Posts Tagged ‘drugs

19
May
13

Traffic “Mr. Fantasy”

I’ve been aware of the band Traffic without knowing a thing about them for my entire adult life, so when I let the needle hit the vinyl and the room filled with aural imagery, I thought, wow, there’s probably a few experiences for me left in this fully lived life if I bother to open my mind and somehow come up with the money to pay for it all. Nowhere on this record is a date, but my sources tell me it was released in 1967 and was indeed the band’s first album. This is one of those album covers that open up, and inside there are a lot of pictures – what looks like a misconceived photo session with a jester, and then portraits of the band members. Dave Mason’s is the most pretentious of the four, sitting in a stark room, back to the camera, playing some instrument (he’s credited with sitar, tambura, shakkai, and “meletron” – as well as guitar, vocals, and “bass guitar.” The photos of Jim Capaldi and Chris Wood are classic “hey girls!” dude-in-band pics. The fourth photo is uncredited, but process of elimination tells me it must be Steve Winwood; he’s in a meadow, an axe held high above his head, about to take a vicious swing at something just off camera – one might assume the art director, or jester, or perhaps Dave Mason.

The songwriting credit is spread around and the songs are all over the place, exercising show-off virtuosity while maintaining a whimsicality that pushes the message: “We don’t take ourselves all that seriously, we’re just having a good time! Though actually, you should take us seriously.” False starts, Cheech and Chong joint lighting sounds, wacky lyrics (“My bed is made of candy floss, the house is made of cheese”).

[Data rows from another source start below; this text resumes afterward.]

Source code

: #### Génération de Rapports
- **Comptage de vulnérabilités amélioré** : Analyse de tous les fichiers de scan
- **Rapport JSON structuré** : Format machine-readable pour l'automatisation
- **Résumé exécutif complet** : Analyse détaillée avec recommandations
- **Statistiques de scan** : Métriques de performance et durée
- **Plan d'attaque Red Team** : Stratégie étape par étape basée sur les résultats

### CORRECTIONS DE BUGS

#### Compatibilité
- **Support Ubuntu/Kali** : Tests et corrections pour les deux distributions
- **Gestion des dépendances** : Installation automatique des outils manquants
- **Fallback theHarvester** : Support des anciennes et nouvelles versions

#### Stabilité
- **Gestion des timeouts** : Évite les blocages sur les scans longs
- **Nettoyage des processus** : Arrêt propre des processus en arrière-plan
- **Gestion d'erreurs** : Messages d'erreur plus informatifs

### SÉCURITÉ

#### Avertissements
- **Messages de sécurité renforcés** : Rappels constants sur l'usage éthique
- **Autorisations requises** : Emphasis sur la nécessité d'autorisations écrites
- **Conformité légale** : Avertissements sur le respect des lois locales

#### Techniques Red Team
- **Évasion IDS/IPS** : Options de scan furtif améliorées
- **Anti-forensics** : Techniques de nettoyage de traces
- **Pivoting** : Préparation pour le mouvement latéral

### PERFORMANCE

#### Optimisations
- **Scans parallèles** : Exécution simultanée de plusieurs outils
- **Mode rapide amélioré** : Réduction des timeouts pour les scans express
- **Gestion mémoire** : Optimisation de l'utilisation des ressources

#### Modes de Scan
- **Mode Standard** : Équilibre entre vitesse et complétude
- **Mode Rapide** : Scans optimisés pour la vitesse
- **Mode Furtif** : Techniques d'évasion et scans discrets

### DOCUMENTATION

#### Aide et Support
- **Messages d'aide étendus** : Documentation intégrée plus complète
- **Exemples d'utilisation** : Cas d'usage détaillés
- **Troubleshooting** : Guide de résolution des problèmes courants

Each song is a new adventure. “Dear Mr. Fantasy” steals that riff from the Jimi Hendrix version of “Hey Joe” – though, who knows where these things originated. Maybe Hendrix is Mr. Fantasy! We needn’t assume “Mr. Fantasy” means “drugs.” Though side two does start out with a song called “Dealer” –  a bit of a corny “south of the border” thing. The song “Coloured Rain” starts out sounding just like “Pinball Wizard” (which didn’t come out until a couple years later), but then it goes into a really nice, heavy saxophone, organ, and percussion dominated jam that’s my favorite thing on the album.

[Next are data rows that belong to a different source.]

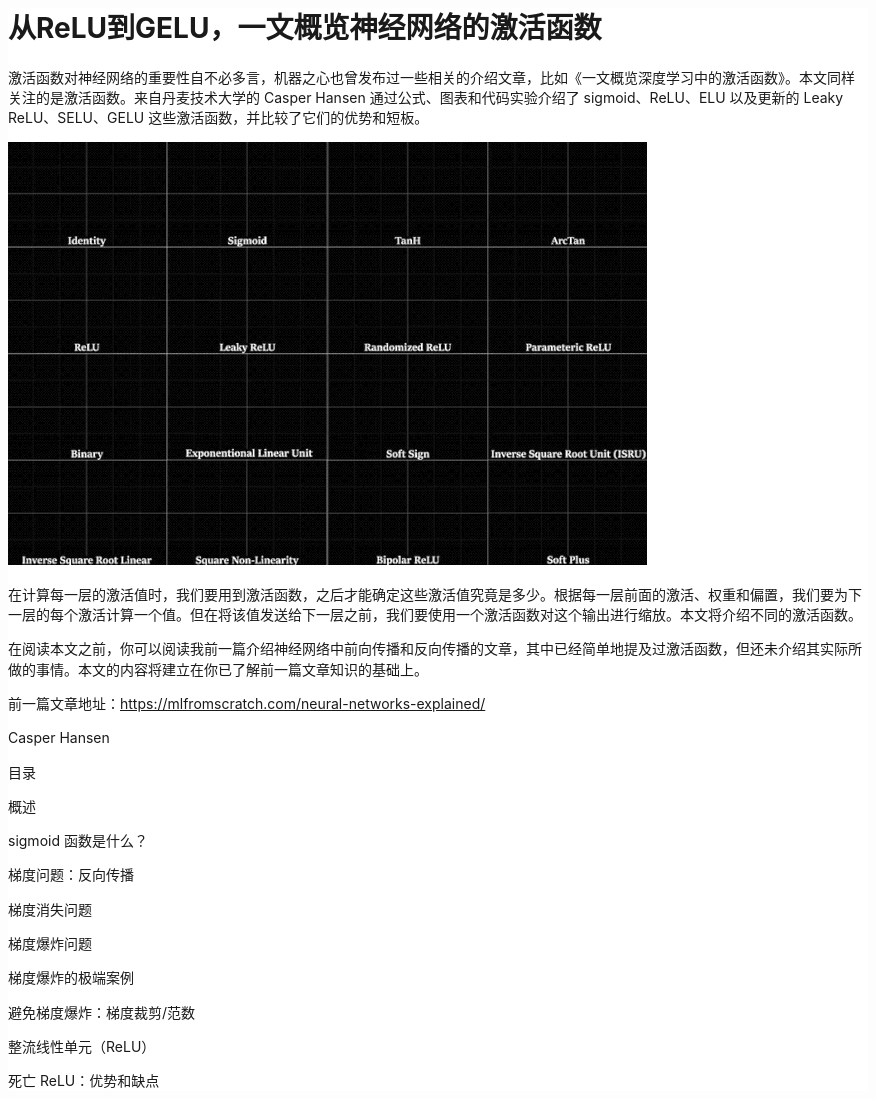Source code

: # 从ReLU到GELU，一文概览神经网络的激活函数

激活函数对神经网络的重要性自不必多言，机器之心也曾发布过一些相关的介绍文章，比如《一文概览深度学习中的激活函数》。本文同样关注的是激活函数。来自丹麦技术大学的 Casper Hansen 通过公式、图表和代码实验介绍了 sigmoid、ReLU、ELU 以及更新的 Leaky ReLU、SELU、GELU 这些激活函数，并比较了它们的优势和短板。

![img](imgs/038b-ikyziqw7615384.gif)

在计算每一层的激活值时，我们要用到激活函数，之后才能确定这些激活值究竟是多少。根据每一层前面的激活、权重和偏置，我们要为下一层的每个激活计算一个值。但在将该值发送给下一层之前，我们要使用一个激活函数对这个输出进行缩放。本文将介绍不同的激活函数。

在阅读本文之前，你可以阅读我前一篇介绍神经网络中前向传播和反向传播的文章，其中已经简单地提及过激活函数，但还未介绍其实际所做的事情。本文的内容将建立在你已了解前一篇文章知识的基础上。

前一篇文章地址：https://mlfromscratch.com/neural-networks-explained/

Casper Hansen

目录

概述

sigmoid 函数是什么？

梯度问题：反向传播

梯度消失问题

梯度爆炸问题

梯度爆炸的极端案例

避免梯度爆炸：梯度裁剪/范数

整流线性单元（ReLU）

死亡 ReLU：优势和缺点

You’ve got to wonder about the name of the band, as I generally don’t think of “traffic” as something in any way good or unique. It would be kind of like naming your band “Headache.” Which I’m sure someone has done. I wonder if back in 1967 they thought of traffic differently, like how they would always have the photo of the huge highway “cloverleaf” in the grade school social studies books, like those were the coolest things ever, and not the ecological and aesthetic nightmares they are. Then again, there is drug “trafficking” – not to keep on about the drug references here. Oh, and the final thing – the album cover is a pretty remarkable photograph – and it’s one of those that opens up, so it’s like 24″ x 12″ – with a fire blazing in a brazier on the left side (or back) and the band members on the right, with candles in Chianti bottles. The band members are all looking at – seemingly in awe – in the middle of the photo – a guy sitting cross-legged with an acoustic guitar – and if I’m not mistaken, it’s “Papa” John Phillips! Now why would these guys, Traffic, put John Phillips on their album cover? Hey, this was The Sixties.

 

15
Apr
08

Aerosmith “Draw The Line”

I guess this is Aerosmith’s 5th album, and when it came out in 1977 I had already decided that they sucked– I don’t remember why exactly, because I never DIDN’T like the two earlier records I had– though I never liked “Dream On” from their first record. I remember when “Rocks” came out, I just hated it– I don’t remember why– just because of the cover with the diamonds. Or did I actually hear it? Anyway, I don’t recall ever hearing any of this record, or ever being much aware of its existence. I think when I got into punk rock I just really cut a lot of stuff out of my world.

It starts out almost sounding like the Aerosmith I remember and liked so much. The second song, “I Wanna Know Why” is pretty good– it actually sounds a lot like something from the first solo David Johansen record from almost the same time. It goes on for too long, though, and has too many elements– and the record just goes downhill from there. Though the Joe Perry song is kind of weird; it really reminds me of that Klark Kent (Steward Copeland) song, “Don’t Care” which came out about the same time.

The first song on side two, “Kings and Queens” just totally reminds me of everything that went wrong with rock music in the 1970s and why we (punk rockers) rejected all of it. Steven Tyler and Joe Perry will be the first ones to tell you that they did too many drugs, but I don’t want to presume that drugs are the reason this sounds so bad. Maybe it was too much touring, or too much eating at Taco Bell. At any rate, most of this record is like an aural representation of constipation.

The cover, a pathetic caricature of the band by Al Hirschfeld is just really… sad. It pretty much says “end of the line.” They probably should have called this record “End Of The Line,” or R.I.P. But I love Aerosmith! I’m glad they didn’t OD and die, and I’m even glad they kept playing and recording. I just never want to see or hear this record again.